Well, Stan tried to make amends with Token over and over in the episode, only to be met with CONSTANT and vehement refusal. But as the episode draws to a close, you see Stan running to Token screaming, "Token, I don't get it!!! I don't get it!!!".
Token's response after a long pause?
A smile, a wink, a knowing point "Now you get it, man."
That's kind of how I feel right about now. I just don't get it.

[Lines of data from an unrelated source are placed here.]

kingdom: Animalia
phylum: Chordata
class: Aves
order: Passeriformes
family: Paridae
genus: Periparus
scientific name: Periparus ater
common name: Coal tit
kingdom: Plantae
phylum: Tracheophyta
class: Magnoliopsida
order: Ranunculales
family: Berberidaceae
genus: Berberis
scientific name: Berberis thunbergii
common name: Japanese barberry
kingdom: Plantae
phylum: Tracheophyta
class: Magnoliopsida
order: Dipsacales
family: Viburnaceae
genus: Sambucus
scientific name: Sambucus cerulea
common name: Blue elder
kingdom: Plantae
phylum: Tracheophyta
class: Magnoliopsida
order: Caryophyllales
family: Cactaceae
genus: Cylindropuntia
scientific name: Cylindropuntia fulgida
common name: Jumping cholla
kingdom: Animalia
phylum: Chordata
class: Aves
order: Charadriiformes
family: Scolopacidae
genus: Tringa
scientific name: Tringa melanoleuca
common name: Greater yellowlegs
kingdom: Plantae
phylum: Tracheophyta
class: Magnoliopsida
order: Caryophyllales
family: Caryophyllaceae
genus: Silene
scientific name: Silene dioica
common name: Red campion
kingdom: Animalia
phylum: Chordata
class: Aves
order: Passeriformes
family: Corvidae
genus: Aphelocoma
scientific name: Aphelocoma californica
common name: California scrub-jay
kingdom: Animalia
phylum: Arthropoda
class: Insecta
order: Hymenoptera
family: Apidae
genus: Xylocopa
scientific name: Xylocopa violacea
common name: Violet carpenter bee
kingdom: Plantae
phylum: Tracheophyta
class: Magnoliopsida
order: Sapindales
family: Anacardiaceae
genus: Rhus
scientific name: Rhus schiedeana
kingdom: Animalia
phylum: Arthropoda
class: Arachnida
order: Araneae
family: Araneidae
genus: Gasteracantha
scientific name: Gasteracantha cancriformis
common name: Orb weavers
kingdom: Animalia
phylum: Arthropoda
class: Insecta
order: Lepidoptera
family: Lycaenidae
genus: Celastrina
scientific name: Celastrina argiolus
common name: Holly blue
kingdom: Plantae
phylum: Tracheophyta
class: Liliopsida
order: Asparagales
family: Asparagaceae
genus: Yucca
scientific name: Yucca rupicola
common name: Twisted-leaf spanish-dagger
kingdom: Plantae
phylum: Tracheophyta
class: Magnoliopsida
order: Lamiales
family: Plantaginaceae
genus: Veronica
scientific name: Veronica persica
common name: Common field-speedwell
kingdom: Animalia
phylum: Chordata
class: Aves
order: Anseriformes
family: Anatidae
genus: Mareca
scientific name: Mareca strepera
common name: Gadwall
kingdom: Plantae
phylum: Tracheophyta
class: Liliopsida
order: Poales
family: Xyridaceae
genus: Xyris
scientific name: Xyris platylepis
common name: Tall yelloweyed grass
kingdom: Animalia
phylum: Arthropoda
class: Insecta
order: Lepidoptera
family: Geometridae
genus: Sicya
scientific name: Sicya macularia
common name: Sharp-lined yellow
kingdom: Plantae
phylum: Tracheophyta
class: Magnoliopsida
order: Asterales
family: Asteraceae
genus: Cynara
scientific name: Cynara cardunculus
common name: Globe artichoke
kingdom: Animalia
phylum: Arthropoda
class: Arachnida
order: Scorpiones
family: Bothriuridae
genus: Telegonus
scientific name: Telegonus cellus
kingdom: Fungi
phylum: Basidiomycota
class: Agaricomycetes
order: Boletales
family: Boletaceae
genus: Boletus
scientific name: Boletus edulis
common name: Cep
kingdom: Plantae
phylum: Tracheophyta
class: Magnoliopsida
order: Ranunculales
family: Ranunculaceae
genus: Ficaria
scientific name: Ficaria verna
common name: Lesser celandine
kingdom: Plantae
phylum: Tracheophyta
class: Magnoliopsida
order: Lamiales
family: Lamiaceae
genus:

I don't understand why Aunt Jo flipped her wig on me for some comments I made to Matthew. I don't get why the family pushes closer when I asked for space. I don't get why Mom did what she did when she did. I don't get why people are ashamed of things that are common fact. As I said to Craig today, embracing my flaws is the most empowering thing I'd ever done - and it was one of the scariest to begin with. I don't get why we'd pretend everything was okay if she's mad at me for something... I don't get why she acts like she doesn't care.
"I DON'T GET IT!!!"
I DON'T GET IT. ...So, in a way, I kinda get it.
None of it matters, anyway. I'm living in a different place than the majority my family now. And I just have to accept it's okay... Like a vegan who has friends who wear leather coats. Suck it up.
I'm being me. That's the best I can do for now. I won't hide things that make me who I am.